(Source records)
▶
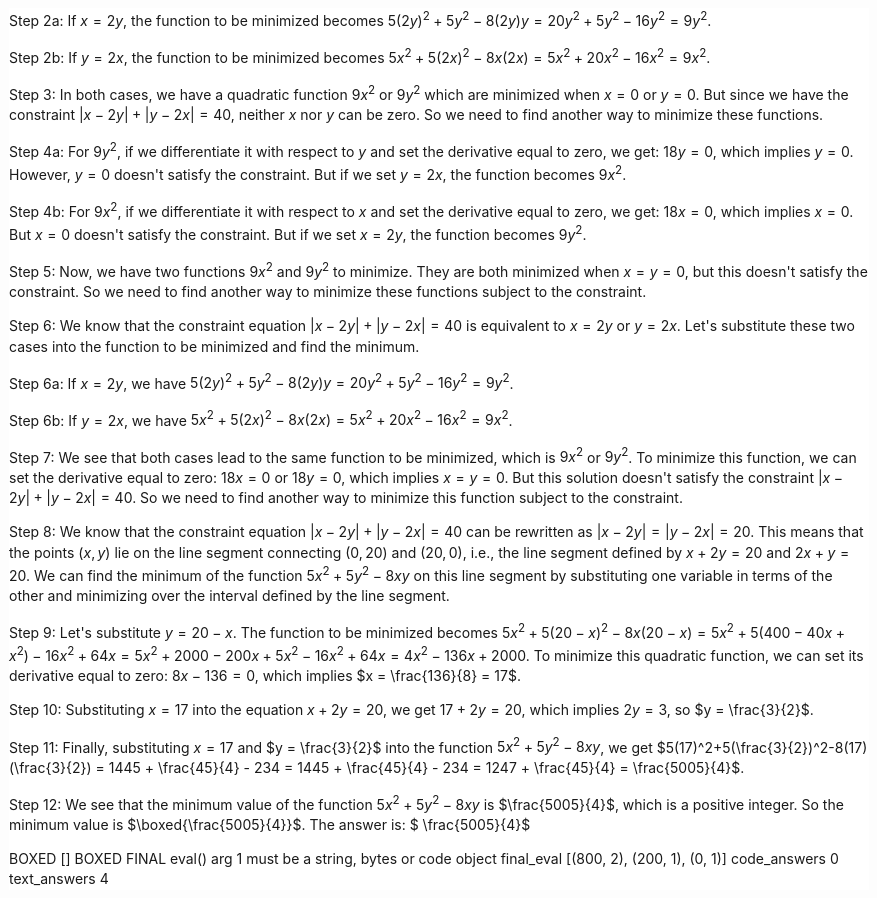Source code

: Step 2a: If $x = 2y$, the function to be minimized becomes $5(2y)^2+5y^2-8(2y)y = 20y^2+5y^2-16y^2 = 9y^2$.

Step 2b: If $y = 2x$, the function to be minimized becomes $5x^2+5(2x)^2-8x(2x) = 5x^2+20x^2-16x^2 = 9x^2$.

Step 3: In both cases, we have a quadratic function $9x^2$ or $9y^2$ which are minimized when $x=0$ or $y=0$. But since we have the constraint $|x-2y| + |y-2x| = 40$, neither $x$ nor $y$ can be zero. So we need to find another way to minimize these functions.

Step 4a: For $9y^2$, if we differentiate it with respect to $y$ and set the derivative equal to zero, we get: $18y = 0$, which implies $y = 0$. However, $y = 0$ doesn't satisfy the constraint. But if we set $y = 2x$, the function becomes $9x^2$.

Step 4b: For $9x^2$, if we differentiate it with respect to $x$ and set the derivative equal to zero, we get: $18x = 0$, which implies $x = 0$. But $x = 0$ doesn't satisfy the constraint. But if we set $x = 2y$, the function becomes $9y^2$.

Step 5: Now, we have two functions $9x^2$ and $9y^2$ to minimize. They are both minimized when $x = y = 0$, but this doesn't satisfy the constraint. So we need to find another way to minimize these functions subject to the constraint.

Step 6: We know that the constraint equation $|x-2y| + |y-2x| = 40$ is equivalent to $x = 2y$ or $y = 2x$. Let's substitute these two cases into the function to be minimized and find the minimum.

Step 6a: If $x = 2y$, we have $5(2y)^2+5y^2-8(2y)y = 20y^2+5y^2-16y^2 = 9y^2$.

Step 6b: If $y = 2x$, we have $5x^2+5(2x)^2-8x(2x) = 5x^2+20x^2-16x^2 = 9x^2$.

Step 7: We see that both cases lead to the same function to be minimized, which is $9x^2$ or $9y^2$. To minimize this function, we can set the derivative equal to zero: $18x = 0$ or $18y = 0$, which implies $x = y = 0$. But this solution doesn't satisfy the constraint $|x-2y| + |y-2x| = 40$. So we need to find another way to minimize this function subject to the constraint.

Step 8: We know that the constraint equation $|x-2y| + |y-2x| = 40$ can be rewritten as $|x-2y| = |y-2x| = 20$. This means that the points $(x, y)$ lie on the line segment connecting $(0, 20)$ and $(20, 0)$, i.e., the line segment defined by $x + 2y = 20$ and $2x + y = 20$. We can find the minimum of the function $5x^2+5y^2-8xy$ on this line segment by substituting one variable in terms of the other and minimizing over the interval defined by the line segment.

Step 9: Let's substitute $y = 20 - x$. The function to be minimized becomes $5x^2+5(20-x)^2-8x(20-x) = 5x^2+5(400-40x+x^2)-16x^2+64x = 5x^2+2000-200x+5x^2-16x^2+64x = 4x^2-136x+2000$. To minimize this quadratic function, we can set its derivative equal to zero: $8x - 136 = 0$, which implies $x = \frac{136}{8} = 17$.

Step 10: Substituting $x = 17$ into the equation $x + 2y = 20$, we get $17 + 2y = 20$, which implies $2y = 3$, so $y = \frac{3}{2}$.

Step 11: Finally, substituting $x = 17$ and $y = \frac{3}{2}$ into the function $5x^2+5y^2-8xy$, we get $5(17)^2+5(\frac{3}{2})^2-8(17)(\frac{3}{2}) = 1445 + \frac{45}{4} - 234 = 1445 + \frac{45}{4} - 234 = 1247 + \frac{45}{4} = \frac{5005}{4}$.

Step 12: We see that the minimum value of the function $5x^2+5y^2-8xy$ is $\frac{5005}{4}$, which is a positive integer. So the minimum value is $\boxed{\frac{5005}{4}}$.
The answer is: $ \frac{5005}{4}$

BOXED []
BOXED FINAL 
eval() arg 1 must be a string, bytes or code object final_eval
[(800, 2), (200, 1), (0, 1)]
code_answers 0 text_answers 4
◀
» Work instruction
Find the word "doesn" in the entries. Copy each line that holds it.

» Result for this task
Step 4a: For $9y^2$, if we differentiate it with respect to $y$ and set the derivative equal to zero, we get: $18y = 0$, which implies $y = 0$. However, $y = 0$ doesn't satisfy the constraint. But if we set $y = 2x$, the function becomes $9x^2$.
Step 4b: For $9x^2$, if we differentiate it with respect to $x$ and set the derivative equal to zero, we get: $18x = 0$, which implies $x = 0$. But $x = 0$ doesn't satisfy the constraint. But if we set $x = 2y$, the function becomes $9y^2$.
Step 5: Now, we have two functions $9x^2$ and $9y^2$ to minimize. They are both minimized when $x = y = 0$, but this doesn't satisfy the constraint. So we need to find another way to minimize these functions subject to the constraint.
Step 7: We see that both cases lead to the same function to be minimized, which is $9x^2$ or $9y^2$. To minimize this function, we can set the derivative equal to zero: $18x = 0$ or $18y = 0$, which implies $x = y = 0$. But this solution doesn't satisfy the constraint $|x-2y| + |y-2x| = 40$. So we need to find another way to minimize this function subject to the constraint.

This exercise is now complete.